Pilkada Asimetris Patut Dipertimbangkan, tak Semua Daerah Kuat Finansial Gelar Pesta Demokrasi

Pilkada Asimetris Patut Dipertimbangkan, tak Semua Daerah Kuat Finansial Gelar Pesta Demokrasi


Peneliti utama bidang politik dari Badan Riset dan Inovasi Nasional (BRIN) Siti Zuhro mengatakan usulan Pilkada lewat DPRD, usai putusan Mahkamah Konstitusi yang memisahkan pemilu lokal dan nasional, patut dipertimbangkan.

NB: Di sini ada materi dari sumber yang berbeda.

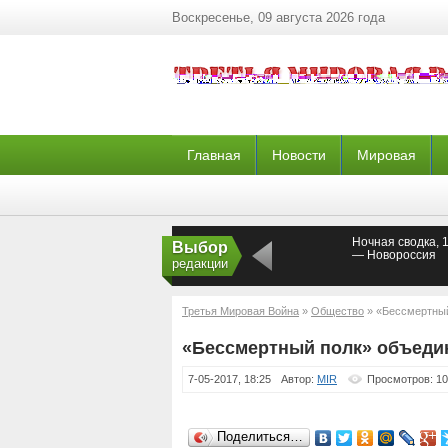
Воскресенье, 09 августа 2026 года
Главная
Новости
Мировая
Ночная сводка, 
Выбор
— Новороссия
редакции
Третья Мировая Война
»
Общество
» «Бессмертный
«Бессмертный полк» объеди
7-05-2017, 18:25
Автор:
MIR
Просмотров: 1
Поделиться…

“Kalau kita paksakan one man one vote di seluruh daerah, menurut saya tidak akan membuat daerah-daerah maju. Kalau desentralisasinya asimetri, kenapa pilkadanya enggak asimetri juga, yang didasarkan atas fiskal, (kemampuan) perekonomian di daerah,” tutur Siti Zuhro dalam diskusi bertajuk ‘Masa Depan Golkar dan Sistem Pemilu di Indonesia’ di AMPI Media Center, Menteng, Jakarta Pusat, Kamis (31/7/2025).

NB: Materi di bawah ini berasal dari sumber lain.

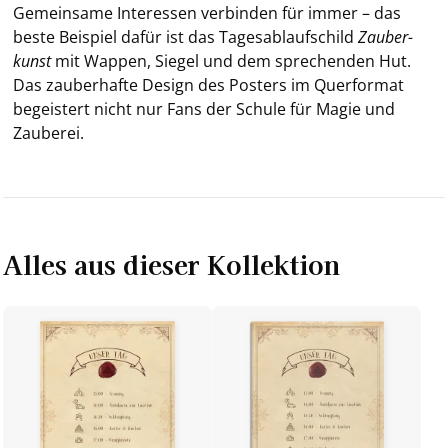
Ge­mein­sa­me In­ter­es­sen ver­bin­den für immer – das
beste Bei­spiel dafür ist das Ta­ges­ab­lauf­schild
Zau­ber­
kunst
mit Wap­pen, Sie­gel und dem spre­chen­den Hut.
Das zau­ber­haf­te De­sign des Pos­ters im Quer­for­mat
be­geis­tert nicht nur Fans der Schu­le für Magie und
Zau­be­rei.
Alles aus dieser Kollektion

Dia menilai, tak semua daerah mampu melaksanakan Pilkada secara langsung, hanya kota-kota besar yang mampu seperti Jakarta atau Surabaya misalnya. “Tapi daerah tertentu seperti Papua, yang (memilih adalah) ketua adat itu bukan pilkada langsung. Bagusnya asimetri melalui DPRD yang diperbaiki klausulnya,” ujar dia.

Siti mengingatkan, menata ulang sistem pemilu tak boleh terpisah dengan sistem pemerintahan dan kepartaian. Pemilihan, format dan sistem pemilu, sambung dia, harus berdasarkan kesepakatan tentang tujuang digelarnya pesta demokrasi.

“Apakah lebih pada tujuan keterwakilan politik semua unsur, atau lebih untuk menghasilkan pemerintahan yang governability atau yang populer disebut sebagai pemerintahan yang efektif,” kata dia.

Dia menambahkan, sebuah sistem pemilihan dianggap baik dan aplikatif  bukan karena bentuknya langsung atau perwakilan, melainkan karena ketepatan dan kesesuaian dengan kondisi masyarakat dan perpolitikan dalam negeri.

“Kemajemukan daerah dengan kekhasan dan karakteristiknya tak sepatutnya diseragamkan dalam pilkada. Suksesi kepemimpinan daerah bisa mempertimbangkan kondisi masing-masing daerah sehingga pilkada bisa dilakukan secara asimetri,” tandasnya.